§ **Directions for this task**
Your output must reproduce all the records below precisely and contain no pictures.

(Dataset entries)

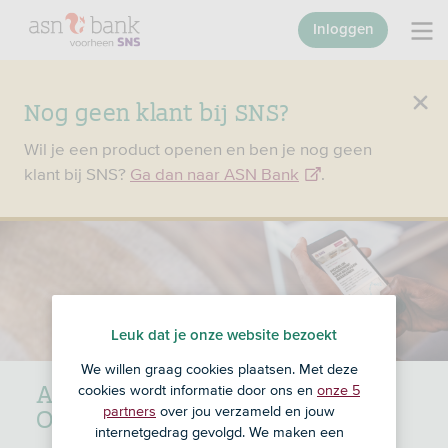
Inloggen
Nog geen klant bij SNS?
Wil je een product openen en ben je nog geen
klant bij SNS?
Ga dan naar ASN Bank
.
Leuk dat je onze website bezoekt
We willen graag cookies plaatsen. Met deze
ASN Duurzaam
cookies wordt informatie door ons en
onze 5
Obligatiefonds
partners
over jou verzameld en jouw
internetgedrag gevolgd. We maken een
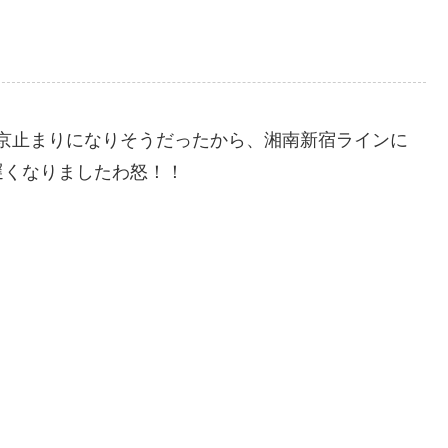
東京止まりになりそうだったから、湘南新宿ラインに
遅くなりましたわ怒！！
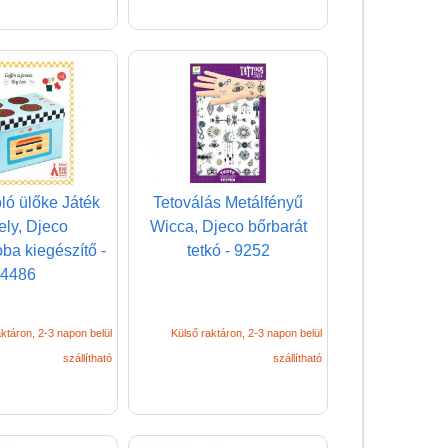
Miért vásárolj nálunk?
Akiket támogatunk
Garancia
Játék rendelés - Az internetes
vásárlás előnyei
Reklamáció és Elállás
oló ülőke Játék
Tetoválás Metálfényű
ely, Djeco
Wicca, Djeco bőrbarát
ba kiegészítő -
tetkó - 9252
4486
ktáron, 2-3 napon belül
Külső raktáron, 2-3 napon belül
szállítható
szállítható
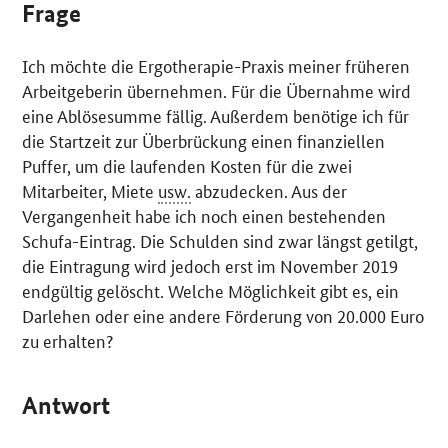
Frage
Ich möchte die Ergotherapie-Praxis meiner früheren
Arbeitgeberin übernehmen. Für die Übernahme wird
eine Ablösesumme fällig. Außerdem benötige ich für
die Startzeit zur Überbrückung einen finanziellen
Puffer, um die laufenden Kosten für die zwei
Mitarbeiter, Miete
usw.
abzudecken. Aus der
Vergangenheit habe ich noch einen bestehenden
Schufa-Eintrag. Die Schulden sind zwar längst getilgt,
die Eintragung wird jedoch erst im November 2019
endgültig gelöscht. Welche Möglichkeit gibt es, ein
Darlehen oder eine andere Förderung von 20.000 Euro
zu erhalten?
Antwort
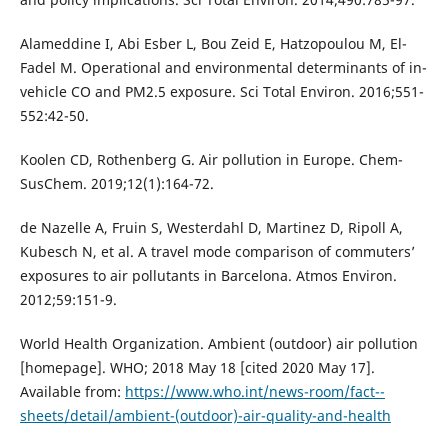
Alameddine I, Abi Esber L, Bou Zeid E, Hatzopoulou M, El-
Fadel M. Operational and environmental determinants of in-
vehicle CO and PM2.5 exposure. Sci Total Environ. 2016;551-
552:42-50.
Koolen CD, Rothenberg G. Air pollution in Europe. Chem-
SusChem. 2019;12(1):164-72.
de Nazelle A, Fruin S, Westerdahl D, Martinez D, Ripoll A,
Kubesch N, et al. A travel mode comparison of commuters’
exposures to air pollutants in Barcelona. Atmos Environ.
2012;59:151-9.
World Health Organization. Ambient (outdoor) air pollution
[homepage]. WHO; 2018 May 18 [cited 2020 May 17].
Available from:
https://www.who.int/news-room/fact--
sheets/detail/ambient-(outdoor)-air-quality-and-health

§ **Problem solution**
Inloggen
Nog geen klant bij SNS?
Wil je een product openen en ben je nog geen
klant bij SNS?
Ga dan naar ASN Bank
.
Leuk dat je onze website bezoekt
We willen graag cookies plaatsen. Met deze
ASN Duurzaam
cookies wordt informatie door ons en
onze 5
Obligatiefonds
partners
over jou verzameld en jouw
internetgedrag gevolgd. We maken een
東京止まりになりそうだったから、湘南新宿ラインに
遅くなりましたわ怒！！
Miért vásárolj nálunk?
Akiket támogatunk
Garancia
Játék rendelés - Az internetes
vásárlás előnyei
Reklamáció és Elállás
oló ülőke Játék
Tetoválás Metálfényű
ely, Djeco
Wicca, Djeco bőrbarát
ba kiegészítő -
tetkó - 9252
4486
ktáron, 2-3 napon belül
Külső raktáron, 2-3 napon belül
szállítható
szállítható
Frage
Ich möchte die Ergotherapie-Praxis meiner früheren
Arbeitgeberin übernehmen. Für die Übernahme wird
eine Ablösesumme fällig. Außerdem benötige ich für
die Startzeit zur Überbrückung einen finanziellen
Puffer, um die laufenden Kosten für die zwei
Mitarbeiter, Miete
usw.
abzudecken. Aus der
Vergangenheit habe ich noch einen bestehenden
Schufa-Eintrag. Die Schulden sind zwar längst getilgt,
die Eintragung wird jedoch erst im November 2019
endgültig gelöscht. Welche Möglichkeit gibt es, ein
Darlehen oder eine andere Förderung von 20.000 Euro
zu erhalten?
Antwort
Alameddine I, Abi Esber L, Bou Zeid E, Hatzopoulou M, El-
Fadel M. Operational and environmental determinants of in-
vehicle CO and PM2.5 exposure. Sci Total Environ. 2016;551-
552:42-50.
Koolen CD, Rothenberg G. Air pollution in Europe. Chem-
SusChem. 2019;12(1):164-72.
de Nazelle A, Fruin S, Westerdahl D, Martinez D, Ripoll A,
Kubesch N, et al. A travel mode comparison of commuters’
exposures to air pollutants in Barcelona. Atmos Environ.
2012;59:151-9.
World Health Organization. Ambient (outdoor) air pollution
[homepage]. WHO; 2018 May 18 [cited 2020 May 17].
Available from:
https://www.who.int/news-room/fact--
sheets/detail/ambient-(outdoor)-air-quality-and-health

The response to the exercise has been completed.